== What you are asked to do ==
Every line containing "operace" should be identified and copied from the data below.

== Records for processing ==
⁂

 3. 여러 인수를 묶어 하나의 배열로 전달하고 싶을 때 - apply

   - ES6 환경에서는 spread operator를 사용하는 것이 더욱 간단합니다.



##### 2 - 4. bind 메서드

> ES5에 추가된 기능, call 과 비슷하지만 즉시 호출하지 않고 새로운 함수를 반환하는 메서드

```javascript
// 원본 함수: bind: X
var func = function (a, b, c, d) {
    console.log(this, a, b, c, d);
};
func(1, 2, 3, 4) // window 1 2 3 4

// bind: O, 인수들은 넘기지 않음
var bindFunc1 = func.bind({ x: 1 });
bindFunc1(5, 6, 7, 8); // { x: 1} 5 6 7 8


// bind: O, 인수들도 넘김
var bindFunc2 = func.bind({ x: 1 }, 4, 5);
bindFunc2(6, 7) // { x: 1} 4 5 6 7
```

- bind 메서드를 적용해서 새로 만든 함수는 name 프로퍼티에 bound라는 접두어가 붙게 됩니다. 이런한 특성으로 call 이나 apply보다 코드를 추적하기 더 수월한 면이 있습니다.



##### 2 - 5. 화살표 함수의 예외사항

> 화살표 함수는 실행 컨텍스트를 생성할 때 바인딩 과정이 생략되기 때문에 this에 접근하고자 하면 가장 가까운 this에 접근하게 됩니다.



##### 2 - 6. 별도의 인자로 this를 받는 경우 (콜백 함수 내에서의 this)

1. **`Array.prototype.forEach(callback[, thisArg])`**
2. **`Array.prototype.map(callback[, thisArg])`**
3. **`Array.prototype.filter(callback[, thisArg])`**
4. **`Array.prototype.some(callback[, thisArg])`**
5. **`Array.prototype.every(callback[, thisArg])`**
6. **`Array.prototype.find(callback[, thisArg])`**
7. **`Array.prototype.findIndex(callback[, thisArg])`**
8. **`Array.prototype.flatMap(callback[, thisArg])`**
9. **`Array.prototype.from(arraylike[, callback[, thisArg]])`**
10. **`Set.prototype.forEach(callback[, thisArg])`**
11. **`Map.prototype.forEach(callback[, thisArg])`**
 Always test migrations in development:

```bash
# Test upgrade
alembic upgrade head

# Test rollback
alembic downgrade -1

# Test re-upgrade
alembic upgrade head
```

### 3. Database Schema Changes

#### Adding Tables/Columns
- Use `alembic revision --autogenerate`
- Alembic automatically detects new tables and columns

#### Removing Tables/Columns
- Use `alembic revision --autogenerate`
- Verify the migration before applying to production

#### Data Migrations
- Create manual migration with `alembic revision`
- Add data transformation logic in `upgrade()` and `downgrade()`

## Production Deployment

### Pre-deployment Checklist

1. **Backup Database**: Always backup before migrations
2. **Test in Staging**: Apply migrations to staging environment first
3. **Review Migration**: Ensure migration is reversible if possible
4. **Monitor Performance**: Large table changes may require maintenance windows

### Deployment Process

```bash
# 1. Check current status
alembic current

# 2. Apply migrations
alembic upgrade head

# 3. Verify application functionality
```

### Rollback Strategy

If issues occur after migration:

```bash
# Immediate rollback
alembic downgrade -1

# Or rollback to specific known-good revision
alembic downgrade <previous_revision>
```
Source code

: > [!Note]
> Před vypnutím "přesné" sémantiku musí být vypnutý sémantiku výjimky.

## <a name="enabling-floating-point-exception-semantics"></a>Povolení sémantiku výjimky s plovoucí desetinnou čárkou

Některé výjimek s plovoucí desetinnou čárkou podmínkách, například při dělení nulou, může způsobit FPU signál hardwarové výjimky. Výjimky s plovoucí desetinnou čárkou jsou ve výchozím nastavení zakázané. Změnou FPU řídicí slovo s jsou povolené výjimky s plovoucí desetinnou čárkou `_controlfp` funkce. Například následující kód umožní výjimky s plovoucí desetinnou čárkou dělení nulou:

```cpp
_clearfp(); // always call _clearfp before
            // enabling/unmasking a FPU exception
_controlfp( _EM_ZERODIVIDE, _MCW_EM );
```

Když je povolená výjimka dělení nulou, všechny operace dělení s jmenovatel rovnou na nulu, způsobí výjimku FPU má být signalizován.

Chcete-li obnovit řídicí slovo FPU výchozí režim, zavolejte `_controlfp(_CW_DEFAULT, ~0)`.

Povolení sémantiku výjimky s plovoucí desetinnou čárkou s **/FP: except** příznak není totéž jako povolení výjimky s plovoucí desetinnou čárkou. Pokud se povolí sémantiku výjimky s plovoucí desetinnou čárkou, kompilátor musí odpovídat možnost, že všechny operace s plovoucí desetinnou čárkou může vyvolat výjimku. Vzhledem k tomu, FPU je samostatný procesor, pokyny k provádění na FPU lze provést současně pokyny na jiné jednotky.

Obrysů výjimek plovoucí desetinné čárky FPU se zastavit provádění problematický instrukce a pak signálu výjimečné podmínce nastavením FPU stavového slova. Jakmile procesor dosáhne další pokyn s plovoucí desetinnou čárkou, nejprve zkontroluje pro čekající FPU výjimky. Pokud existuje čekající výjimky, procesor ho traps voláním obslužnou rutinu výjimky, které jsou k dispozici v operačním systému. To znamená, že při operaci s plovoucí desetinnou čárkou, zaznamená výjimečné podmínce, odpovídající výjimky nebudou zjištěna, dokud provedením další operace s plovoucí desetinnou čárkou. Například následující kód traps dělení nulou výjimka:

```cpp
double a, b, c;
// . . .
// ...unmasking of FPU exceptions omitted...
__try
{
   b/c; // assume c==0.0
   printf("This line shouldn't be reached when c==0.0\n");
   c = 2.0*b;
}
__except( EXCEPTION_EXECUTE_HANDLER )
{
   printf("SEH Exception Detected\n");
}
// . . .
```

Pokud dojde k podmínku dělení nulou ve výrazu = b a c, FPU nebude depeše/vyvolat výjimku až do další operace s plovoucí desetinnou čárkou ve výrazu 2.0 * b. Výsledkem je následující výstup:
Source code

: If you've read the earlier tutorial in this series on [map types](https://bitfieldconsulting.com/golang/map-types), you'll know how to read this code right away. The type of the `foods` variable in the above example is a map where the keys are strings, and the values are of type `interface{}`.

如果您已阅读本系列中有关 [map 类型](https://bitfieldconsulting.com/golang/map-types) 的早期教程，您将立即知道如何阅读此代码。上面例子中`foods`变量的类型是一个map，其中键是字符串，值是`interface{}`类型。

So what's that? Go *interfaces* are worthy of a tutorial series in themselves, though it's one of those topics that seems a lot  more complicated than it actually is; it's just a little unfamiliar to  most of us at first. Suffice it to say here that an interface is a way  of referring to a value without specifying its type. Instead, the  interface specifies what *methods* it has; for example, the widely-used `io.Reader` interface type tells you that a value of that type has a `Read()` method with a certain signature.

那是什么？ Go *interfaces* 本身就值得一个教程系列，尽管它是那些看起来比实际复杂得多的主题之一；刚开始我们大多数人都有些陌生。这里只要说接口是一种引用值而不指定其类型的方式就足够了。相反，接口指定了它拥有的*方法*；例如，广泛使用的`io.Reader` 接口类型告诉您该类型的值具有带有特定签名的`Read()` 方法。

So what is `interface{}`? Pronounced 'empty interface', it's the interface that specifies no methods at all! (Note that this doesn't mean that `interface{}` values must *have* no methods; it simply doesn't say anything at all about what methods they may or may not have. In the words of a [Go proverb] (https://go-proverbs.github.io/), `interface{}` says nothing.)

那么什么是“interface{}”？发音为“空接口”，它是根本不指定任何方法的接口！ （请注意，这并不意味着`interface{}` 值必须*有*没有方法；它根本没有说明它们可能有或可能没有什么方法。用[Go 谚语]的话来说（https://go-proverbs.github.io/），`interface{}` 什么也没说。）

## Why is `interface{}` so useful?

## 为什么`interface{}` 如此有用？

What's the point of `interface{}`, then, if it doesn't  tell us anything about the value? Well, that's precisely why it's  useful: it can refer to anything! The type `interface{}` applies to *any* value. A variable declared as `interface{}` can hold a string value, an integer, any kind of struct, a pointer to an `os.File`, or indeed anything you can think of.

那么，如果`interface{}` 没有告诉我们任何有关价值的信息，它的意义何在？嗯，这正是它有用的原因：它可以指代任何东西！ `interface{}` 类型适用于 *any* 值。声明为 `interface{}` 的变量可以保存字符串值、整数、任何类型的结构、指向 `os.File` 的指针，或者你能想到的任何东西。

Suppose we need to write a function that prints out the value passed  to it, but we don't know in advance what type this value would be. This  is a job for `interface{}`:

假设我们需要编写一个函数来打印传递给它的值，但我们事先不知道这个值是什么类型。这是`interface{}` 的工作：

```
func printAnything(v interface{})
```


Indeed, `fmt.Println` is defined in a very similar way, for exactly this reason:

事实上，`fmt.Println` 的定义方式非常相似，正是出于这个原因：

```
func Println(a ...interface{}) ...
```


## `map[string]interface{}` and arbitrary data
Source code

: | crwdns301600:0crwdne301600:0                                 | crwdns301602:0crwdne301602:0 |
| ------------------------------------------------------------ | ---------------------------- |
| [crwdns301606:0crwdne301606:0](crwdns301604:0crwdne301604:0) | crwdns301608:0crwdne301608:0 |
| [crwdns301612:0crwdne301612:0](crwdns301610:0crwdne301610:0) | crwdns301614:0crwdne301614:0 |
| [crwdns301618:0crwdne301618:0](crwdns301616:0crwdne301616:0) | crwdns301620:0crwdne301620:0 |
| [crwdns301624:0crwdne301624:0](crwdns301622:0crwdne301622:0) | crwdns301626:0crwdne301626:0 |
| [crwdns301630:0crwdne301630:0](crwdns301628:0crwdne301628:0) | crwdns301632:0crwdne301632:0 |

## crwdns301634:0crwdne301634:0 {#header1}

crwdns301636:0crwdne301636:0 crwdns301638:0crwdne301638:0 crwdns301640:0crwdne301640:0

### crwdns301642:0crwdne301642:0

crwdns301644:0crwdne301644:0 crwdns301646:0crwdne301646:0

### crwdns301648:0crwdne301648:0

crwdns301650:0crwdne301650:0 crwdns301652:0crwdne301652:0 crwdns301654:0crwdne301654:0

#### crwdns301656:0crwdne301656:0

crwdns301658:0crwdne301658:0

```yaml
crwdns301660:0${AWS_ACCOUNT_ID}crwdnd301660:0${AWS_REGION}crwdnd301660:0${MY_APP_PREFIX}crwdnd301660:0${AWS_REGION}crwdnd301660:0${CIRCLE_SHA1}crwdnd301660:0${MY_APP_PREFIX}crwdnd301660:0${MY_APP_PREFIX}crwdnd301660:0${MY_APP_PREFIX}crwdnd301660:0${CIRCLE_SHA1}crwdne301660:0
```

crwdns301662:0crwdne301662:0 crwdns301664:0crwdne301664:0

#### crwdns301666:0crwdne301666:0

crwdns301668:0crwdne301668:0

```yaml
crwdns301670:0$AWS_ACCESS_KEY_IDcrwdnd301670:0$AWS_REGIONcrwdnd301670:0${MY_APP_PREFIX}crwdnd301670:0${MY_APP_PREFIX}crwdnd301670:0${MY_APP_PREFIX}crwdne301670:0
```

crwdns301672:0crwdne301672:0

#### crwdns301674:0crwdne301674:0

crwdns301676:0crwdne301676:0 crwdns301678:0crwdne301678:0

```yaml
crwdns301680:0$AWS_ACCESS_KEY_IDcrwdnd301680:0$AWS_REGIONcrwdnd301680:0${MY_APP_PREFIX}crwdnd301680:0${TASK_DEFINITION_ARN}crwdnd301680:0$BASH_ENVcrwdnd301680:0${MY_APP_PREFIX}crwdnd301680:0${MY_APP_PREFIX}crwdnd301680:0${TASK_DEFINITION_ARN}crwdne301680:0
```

⁂

== Expected answer ==
Když je povolená výjimka dělení nulou, všechny operace dělení s jmenovatel rovnou na nulu, způsobí výjimku FPU má být signalizován.
Povolení sémantiku výjimky s plovoucí desetinnou čárkou s **/FP: except** příznak není totéž jako povolení výjimky s plovoucí desetinnou čárkou. Pokud se povolí sémantiku výjimky s plovoucí desetinnou čárkou, kompilátor musí odpovídat možnost, že všechny operace s plovoucí desetinnou čárkou může vyvolat výjimku. Vzhledem k tomu, FPU je samostatný procesor, pokyny k provádění na FPU lze provést současně pokyny na jiné jednotky.
Obrysů výjimek plovoucí desetinné čárky FPU se zastavit provádění problematický instrukce a pak signálu výjimečné podmínce nastavením FPU stavového slova. Jakmile procesor dosáhne další pokyn s plovoucí desetinnou čárkou, nejprve zkontroluje pro čekající FPU výjimky. Pokud existuje čekající výjimky, procesor ho traps voláním obslužnou rutinu výjimky, které jsou k dispozici v operačním systému. To znamená, že při operaci s plovoucí desetinnou čárkou, zaznamená výjimečné podmínce, odpovídající výjimky nebudou zjištěna, dokud provedením další operace s plovoucí desetinnou čárkou. Například následující kód traps dělení nulou výjimka:
Pokud dojde k podmínku dělení nulou ve výrazu = b a c, FPU nebude depeše/vyvolat výjimku až do další operace s plovoucí desetinnou čárkou ve výrazu 2.0 * b. Výsledkem je následující výstup:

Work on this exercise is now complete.